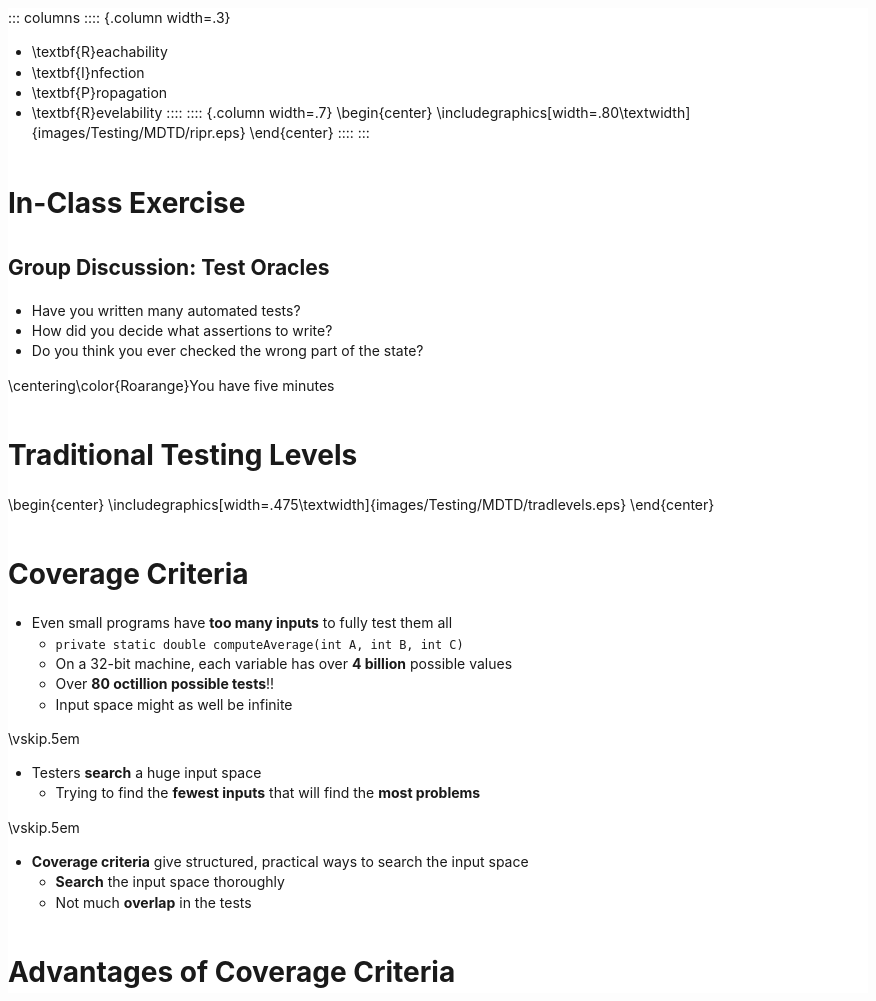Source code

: ::: columns
:::: {.column width=.3}
* \textbf{R}eachability
* \textbf{I}nfection
* \textbf{P}ropagation
* \textbf{R}evelability
::::
:::: {.column width=.7}
\begin{center}
\includegraphics[width=.80\textwidth]{images/Testing/MDTD/ripr.eps}
\end{center}
::::
:::

# In-Class Exercise

## Group Discussion: Test Oracles

* Have you written many automated tests?
* How did you decide what assertions to write?
* Do you think you ever checked the wrong part of the state?

\centering\color{Roarange}You have five minutes

# Traditional Testing Levels

\begin{center}
\includegraphics[width=.475\textwidth]{images/Testing/MDTD/tradlevels.eps}
\end{center}

# Coverage Criteria

* Even small programs have **too many inputs** to fully test them all
  - `private static double computeAverage(int A, int B, int C)`
  - On a 32-bit machine, each variable has over **4 billion** possible values
  - Over **80 octillion possible tests**!!
  - Input space might as well be infinite

\vskip.5em

* Testers **search** a huge input space
  - Trying to find the **fewest inputs** that will find the **most problems**

\vskip.5em

* **Coverage criteria** give structured, practical ways to search the input space
  - **Search** the input space thoroughly
  - Not much **overlap** in the tests

# Advantages of Coverage Criteria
##########
JOB ITEM
Lay out every line of the entries above as a numbered list, skipping blank lines and leaving out the pictures.

YOUR RESPONSE
1. Source code
2. : ::: columns
3. :::: {.column width=.3}
4. * \textbf{R}eachability
5. * \textbf{I}nfection
6. * \textbf{P}ropagation
7. * \textbf{R}evelability
8. ::::
9. :::: {.column width=.7}
10. \begin{center}
11. \includegraphics[width=.80\textwidth]{images/Testing/MDTD/ripr.eps}
12. \end{center}
13. ::::
14. :::
15. # In-Class Exercise
16. ## Group Discussion: Test Oracles
17. * Have you written many automated tests?
18. * How did you decide what assertions to write?
19. * Do you think you ever checked the wrong part of the state?
20. \centering\color{Roarange}You have five minutes
21. # Traditional Testing Levels
22. \begin{center}
23. \includegraphics[width=.475\textwidth]{images/Testing/MDTD/tradlevels.eps}
24. \end{center}
25. # Coverage Criteria
26. * Even small programs have **too many inputs** to fully test them all
27.   - `private static double computeAverage(int A, int B, int C)`
28.   - On a 32-bit machine, each variable has over **4 billion** possible values
29.   - Over **80 octillion possible tests**!!
30.   - Input space might as well be infinite
31. \vskip.5em
32. * Testers **search** a huge input space
33.   - Trying to find the **fewest inputs** that will find the **most problems**
34. \vskip.5em
35. * **Coverage criteria** give structured, practical ways to search the input space
36.   - **Search** the input space thoroughly
37.   - Not much **overlap** in the tests
38. # Advantages of Coverage Criteria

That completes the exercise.